On October 12, the Sixth Circuit denied Nationwide Mutual Insurance Company’s petition for rehearing en banc on the Court’s decision to revive a putative class action stemming from a 2012 data breach. 

According to the plaintiffs’ class action complaint, hackers who breached Nationwide’s computer network on October 3, 2012, stole the personal information of the named plaintiffs as well as 1.1 million other individuals.  The complaint alleged claims for invasion of privacy, negligence, bailment, and violations of the Fair Credit Reporting Act.  Plaintiffs claimed that the data breach created an “imminent, immediate and continuing increased risk” that they would be subject to identity fraud.  The district court originally dismissed the complaint, holding that the plaintiffs failed to state a claim for invasion of privacy, lacked Article III standing to bring the negligence and bailment claims, and lacked statutory standing to bring the FCRA claims.   

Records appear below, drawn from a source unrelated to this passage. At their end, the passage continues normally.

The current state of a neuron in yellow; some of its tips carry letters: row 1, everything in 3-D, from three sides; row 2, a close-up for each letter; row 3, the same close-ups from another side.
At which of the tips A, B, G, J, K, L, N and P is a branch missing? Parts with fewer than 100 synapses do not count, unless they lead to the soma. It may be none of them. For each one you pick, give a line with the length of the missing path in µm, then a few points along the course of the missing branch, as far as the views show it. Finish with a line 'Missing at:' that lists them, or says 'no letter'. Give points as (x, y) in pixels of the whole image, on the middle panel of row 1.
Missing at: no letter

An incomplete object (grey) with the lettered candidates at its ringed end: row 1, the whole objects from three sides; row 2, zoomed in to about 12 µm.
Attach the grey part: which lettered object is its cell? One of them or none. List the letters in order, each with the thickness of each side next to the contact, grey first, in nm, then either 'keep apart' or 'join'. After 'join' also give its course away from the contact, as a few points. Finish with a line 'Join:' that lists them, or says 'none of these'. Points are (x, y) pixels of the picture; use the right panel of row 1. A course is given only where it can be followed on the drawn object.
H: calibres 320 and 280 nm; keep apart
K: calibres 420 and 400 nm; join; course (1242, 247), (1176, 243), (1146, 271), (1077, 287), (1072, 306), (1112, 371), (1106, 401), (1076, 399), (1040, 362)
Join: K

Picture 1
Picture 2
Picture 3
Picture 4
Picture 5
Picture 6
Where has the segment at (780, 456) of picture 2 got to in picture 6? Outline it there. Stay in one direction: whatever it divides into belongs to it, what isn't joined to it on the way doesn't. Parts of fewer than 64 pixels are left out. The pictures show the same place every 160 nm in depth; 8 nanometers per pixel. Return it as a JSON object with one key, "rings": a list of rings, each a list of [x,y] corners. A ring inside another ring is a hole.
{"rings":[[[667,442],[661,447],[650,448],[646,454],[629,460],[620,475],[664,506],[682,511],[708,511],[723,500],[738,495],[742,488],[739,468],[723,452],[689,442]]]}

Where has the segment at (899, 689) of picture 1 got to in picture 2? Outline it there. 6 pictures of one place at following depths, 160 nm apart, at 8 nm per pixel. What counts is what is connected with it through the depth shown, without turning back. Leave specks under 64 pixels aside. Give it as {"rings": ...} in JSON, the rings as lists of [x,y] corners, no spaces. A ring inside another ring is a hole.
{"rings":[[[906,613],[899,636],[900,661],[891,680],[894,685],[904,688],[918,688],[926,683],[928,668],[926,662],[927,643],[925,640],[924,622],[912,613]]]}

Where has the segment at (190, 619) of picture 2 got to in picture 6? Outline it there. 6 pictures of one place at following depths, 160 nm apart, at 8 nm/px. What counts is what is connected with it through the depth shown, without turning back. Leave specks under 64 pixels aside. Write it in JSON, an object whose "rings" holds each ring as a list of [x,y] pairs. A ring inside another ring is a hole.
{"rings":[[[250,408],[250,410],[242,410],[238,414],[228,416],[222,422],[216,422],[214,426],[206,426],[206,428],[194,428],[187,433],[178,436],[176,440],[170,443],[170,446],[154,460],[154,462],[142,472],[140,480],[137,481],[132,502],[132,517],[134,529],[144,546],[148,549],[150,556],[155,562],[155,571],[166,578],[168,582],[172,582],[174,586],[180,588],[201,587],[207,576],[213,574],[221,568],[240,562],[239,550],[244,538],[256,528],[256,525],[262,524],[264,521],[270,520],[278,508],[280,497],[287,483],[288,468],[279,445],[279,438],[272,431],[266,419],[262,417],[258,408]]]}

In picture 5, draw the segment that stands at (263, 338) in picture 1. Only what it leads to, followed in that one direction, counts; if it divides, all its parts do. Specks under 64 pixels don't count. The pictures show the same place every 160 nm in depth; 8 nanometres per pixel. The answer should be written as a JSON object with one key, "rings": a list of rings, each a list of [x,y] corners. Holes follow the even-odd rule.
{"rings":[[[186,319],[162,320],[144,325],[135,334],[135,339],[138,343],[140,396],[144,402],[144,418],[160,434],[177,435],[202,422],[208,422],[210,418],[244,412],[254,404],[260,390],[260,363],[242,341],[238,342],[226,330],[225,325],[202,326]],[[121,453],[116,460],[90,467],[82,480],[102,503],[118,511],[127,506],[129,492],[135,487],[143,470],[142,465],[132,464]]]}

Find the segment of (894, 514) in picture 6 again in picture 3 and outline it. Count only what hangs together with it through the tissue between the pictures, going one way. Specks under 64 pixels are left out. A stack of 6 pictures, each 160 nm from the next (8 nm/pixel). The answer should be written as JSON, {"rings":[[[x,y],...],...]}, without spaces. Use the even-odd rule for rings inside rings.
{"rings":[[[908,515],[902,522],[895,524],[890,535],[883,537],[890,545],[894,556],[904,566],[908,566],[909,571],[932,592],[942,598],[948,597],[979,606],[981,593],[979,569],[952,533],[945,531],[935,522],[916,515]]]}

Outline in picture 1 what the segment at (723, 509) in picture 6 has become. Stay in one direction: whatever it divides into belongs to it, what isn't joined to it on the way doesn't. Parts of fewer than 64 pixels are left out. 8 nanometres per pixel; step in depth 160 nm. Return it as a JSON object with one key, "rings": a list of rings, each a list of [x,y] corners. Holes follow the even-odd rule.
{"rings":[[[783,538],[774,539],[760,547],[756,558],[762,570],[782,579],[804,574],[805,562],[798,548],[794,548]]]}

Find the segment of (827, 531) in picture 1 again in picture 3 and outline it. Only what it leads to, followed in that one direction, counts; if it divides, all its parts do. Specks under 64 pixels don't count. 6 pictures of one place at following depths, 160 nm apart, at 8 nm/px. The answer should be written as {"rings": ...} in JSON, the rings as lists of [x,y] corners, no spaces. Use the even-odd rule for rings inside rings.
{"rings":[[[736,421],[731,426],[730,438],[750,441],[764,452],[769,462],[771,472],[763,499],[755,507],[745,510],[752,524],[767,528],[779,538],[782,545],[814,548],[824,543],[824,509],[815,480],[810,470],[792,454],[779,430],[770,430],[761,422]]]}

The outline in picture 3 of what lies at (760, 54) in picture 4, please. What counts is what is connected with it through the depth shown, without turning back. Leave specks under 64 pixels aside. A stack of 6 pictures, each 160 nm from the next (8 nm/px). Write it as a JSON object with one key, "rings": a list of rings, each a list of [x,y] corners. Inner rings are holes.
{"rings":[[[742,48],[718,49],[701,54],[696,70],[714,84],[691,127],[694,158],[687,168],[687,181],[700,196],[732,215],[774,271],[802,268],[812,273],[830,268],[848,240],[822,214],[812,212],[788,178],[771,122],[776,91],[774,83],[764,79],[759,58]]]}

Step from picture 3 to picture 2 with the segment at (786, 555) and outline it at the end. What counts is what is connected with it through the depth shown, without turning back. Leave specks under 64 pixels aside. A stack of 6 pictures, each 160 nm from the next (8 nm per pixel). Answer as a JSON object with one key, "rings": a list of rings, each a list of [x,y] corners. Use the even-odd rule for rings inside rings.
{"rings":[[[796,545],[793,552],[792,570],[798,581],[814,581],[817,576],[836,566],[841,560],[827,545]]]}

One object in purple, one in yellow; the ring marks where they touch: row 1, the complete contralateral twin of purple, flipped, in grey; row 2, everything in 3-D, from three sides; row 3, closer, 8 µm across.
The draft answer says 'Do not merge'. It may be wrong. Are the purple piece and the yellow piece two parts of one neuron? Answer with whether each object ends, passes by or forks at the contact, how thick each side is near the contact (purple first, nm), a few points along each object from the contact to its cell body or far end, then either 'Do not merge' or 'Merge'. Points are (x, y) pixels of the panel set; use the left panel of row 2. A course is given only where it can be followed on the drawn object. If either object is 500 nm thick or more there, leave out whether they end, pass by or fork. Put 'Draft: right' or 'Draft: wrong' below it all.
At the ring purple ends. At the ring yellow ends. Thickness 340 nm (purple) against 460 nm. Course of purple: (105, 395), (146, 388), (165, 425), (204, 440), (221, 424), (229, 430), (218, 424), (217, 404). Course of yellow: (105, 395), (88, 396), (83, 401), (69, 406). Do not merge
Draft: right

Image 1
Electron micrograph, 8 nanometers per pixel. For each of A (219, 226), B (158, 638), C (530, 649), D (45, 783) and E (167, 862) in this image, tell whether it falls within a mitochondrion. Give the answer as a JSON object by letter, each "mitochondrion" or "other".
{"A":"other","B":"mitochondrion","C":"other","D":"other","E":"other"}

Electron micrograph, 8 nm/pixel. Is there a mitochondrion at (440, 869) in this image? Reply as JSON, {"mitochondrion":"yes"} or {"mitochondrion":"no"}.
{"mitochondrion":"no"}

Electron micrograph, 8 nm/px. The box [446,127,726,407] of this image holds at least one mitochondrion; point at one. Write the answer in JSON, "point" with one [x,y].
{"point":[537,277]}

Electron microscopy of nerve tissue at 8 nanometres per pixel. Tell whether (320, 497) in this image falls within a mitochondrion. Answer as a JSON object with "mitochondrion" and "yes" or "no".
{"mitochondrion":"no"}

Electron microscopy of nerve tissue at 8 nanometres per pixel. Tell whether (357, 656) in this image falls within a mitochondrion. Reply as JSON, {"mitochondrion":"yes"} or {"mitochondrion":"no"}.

On appeal, the Sixth Circuit, in a 2-1 decision, reversed the district court and held that the plaintiffs had Article III standing.  Specifically, the majority held that “Plaintiffs’ allegations of a substantial risk of harm, coupled with reasonably incurred mitigation costs, are sufficient to establish a cognizable Article III injury at the pleading stage of the litigation.  …  Plaintiffs and the other putative class members must expend time and money to monitor their credit, check their bank statements, and modify their financial accounts,” stated the Court. 

Judge Batchelder dissented from the majority, finding that the plaintiffs’ complaint did not adequately plead a causal connection between Nationwide’s alleged inaction and the plaintiffs’ alleged injury, which is necessary to establish Article III standing.  “The complaints simply allege that hackers were in fact able to access the plaintiffs’ personal information. …  But plaintiffs make no factual allegations regarding how the hackers were able to breach Nationwide’s system, nor do they indicate what Nationwide might have done to prevent that breach but failed to do.”  In other words, there are no allegations that Nationwide is responsible for the criminal acts that increased the plaintiffs’ risk of identity theft. 

The Sixth Circuit denied Nationwide’s petition for rehearing en banc, with Judge Batchelder noting that she would grant rehearing for the reasons stated in her dissent.  The case is now remanded to the district court for further proceedings.